Methods: Based on a review of the literature for the active control, we developed a Bayesian piecewise exponential time-to-event model for BPAR. We assumed that the hazard function was constant over pre-specified intervals of 0-1 week, 1-4 weeks and 4-26 weeks post-transplant and not necessarily monotonic. Through moderately informative prior distributions, we formally incorporated information about historical BPAR rates for the active control. For the experimental treatment we used weakly informative priors. This model was used to estimate risk of rejection within 6 months.
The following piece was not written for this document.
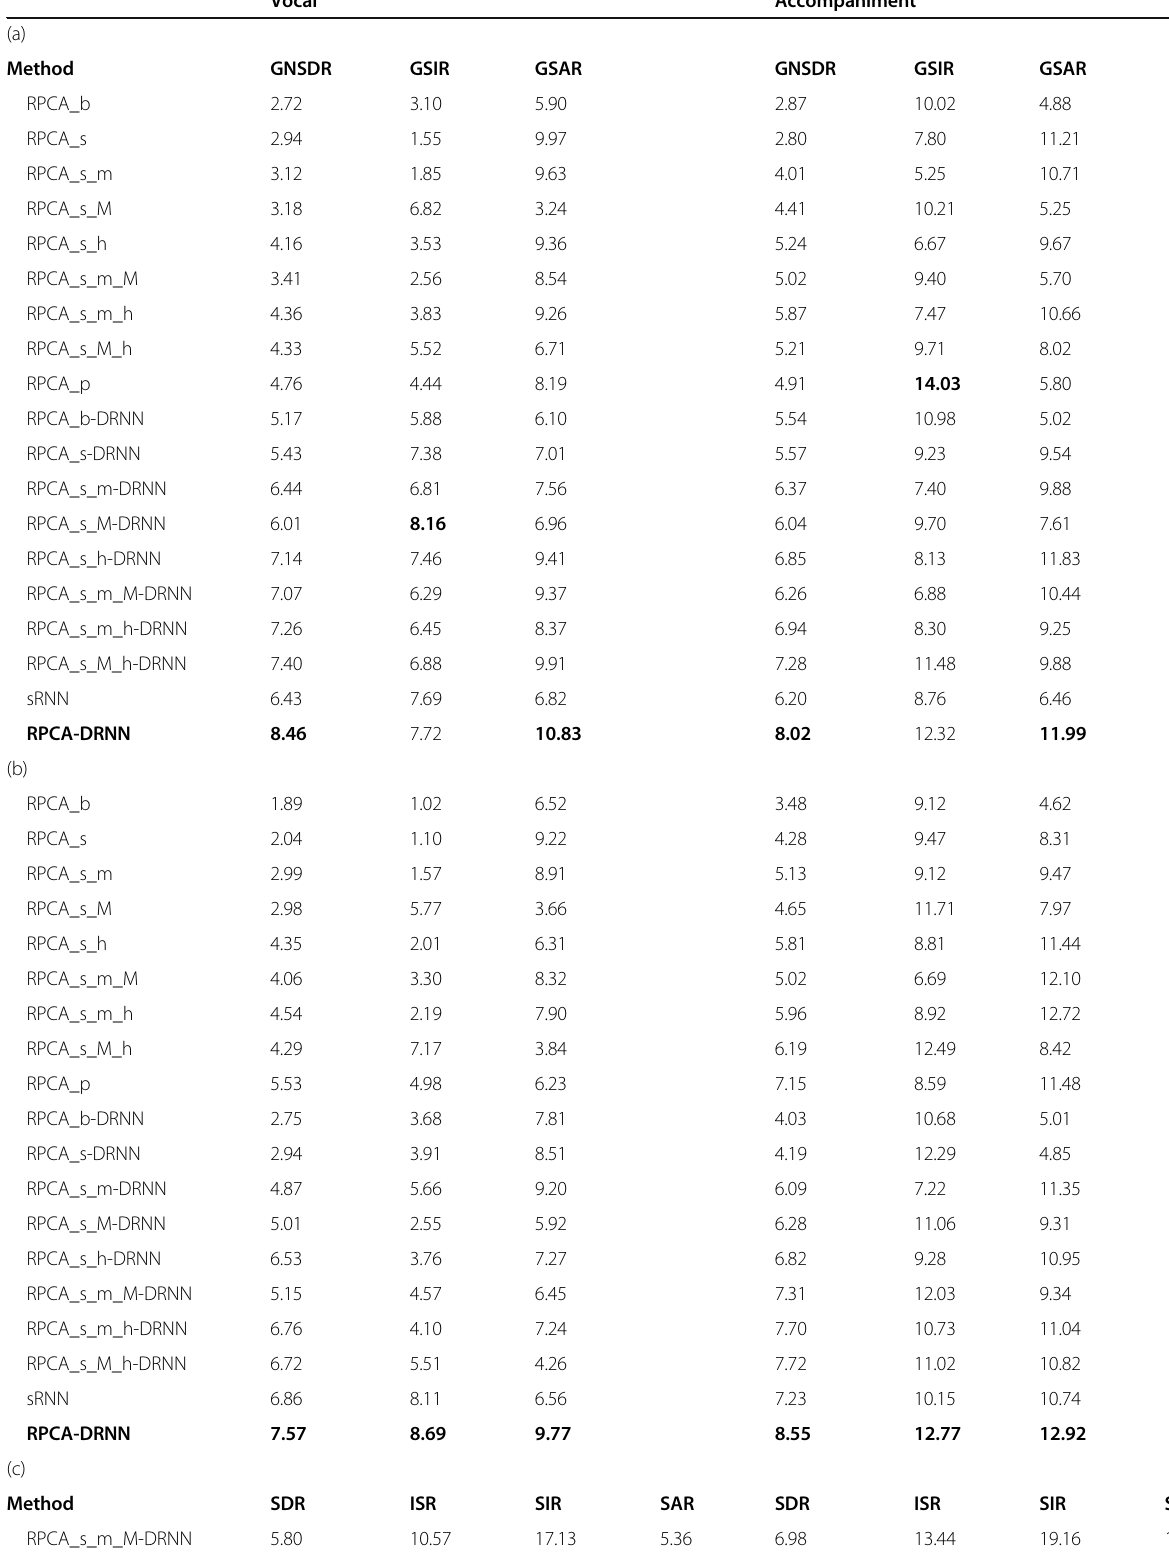
Table 2 Experiment results of the ablation study using (a) MIR-1K, (b) ccMixter, and (c) MUSDB18 Vocal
We investigated stopping rules that were based on both a comparison to active control and absolute BPAR rates. Through simulation we evaluated the operating characteristics of the proposed stopping rules and compared them to classical stopping rules based on comparing hazard rates through a log-rank test.
Results: With this approach we developed stopping rules that yielded a high probability of stopping the study very quickly if the risk of rejection is much higher than the control rate and a moderately high probability of stopping before 25% of the patients are enrolled if the BPAR rate is double the control rate. The false stopping rate was controlled at a pre-specified level. The Bayesian approach was substantially better than the classical stopping rules.
Conclusions: Bayesian time-to-event modeling of acute rejection can enable efficient early monitoring of transplant studies. By formally incorporating prior belief into the analysis, we can stop earlier than with traditional stopping methods when the risk of BPAR is high.